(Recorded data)
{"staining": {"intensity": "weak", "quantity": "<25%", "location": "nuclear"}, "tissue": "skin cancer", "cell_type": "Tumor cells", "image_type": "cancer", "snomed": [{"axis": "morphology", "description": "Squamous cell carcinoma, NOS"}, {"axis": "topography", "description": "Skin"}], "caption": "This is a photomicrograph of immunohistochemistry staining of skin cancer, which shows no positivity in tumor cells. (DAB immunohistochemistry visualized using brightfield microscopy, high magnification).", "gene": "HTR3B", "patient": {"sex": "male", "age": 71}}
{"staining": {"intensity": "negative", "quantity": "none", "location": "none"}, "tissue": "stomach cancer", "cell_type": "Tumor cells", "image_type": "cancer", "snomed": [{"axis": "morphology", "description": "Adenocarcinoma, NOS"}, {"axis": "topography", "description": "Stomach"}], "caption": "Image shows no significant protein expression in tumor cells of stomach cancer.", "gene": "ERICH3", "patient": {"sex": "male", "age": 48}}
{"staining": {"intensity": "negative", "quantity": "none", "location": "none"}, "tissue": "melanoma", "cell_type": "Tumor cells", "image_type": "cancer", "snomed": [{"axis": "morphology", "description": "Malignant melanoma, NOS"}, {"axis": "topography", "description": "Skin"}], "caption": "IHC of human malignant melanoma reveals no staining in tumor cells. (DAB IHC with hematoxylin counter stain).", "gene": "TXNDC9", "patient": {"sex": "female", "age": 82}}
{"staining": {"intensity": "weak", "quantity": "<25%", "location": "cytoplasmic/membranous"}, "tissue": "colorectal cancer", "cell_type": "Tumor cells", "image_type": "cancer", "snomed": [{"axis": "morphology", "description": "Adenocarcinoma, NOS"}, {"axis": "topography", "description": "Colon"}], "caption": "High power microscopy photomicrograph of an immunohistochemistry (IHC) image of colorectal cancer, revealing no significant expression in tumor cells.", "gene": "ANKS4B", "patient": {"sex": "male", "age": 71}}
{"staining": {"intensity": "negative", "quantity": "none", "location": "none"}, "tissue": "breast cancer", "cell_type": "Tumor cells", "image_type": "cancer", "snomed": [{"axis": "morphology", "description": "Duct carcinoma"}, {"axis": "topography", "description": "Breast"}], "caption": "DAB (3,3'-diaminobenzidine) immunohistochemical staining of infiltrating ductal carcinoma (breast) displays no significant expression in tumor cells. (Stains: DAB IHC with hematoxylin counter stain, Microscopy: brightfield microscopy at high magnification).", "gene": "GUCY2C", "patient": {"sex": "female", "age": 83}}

▸ What you should do
In the records above, the lines containing the string "brightfield" should be counted; give only the total.

▸ Reply
2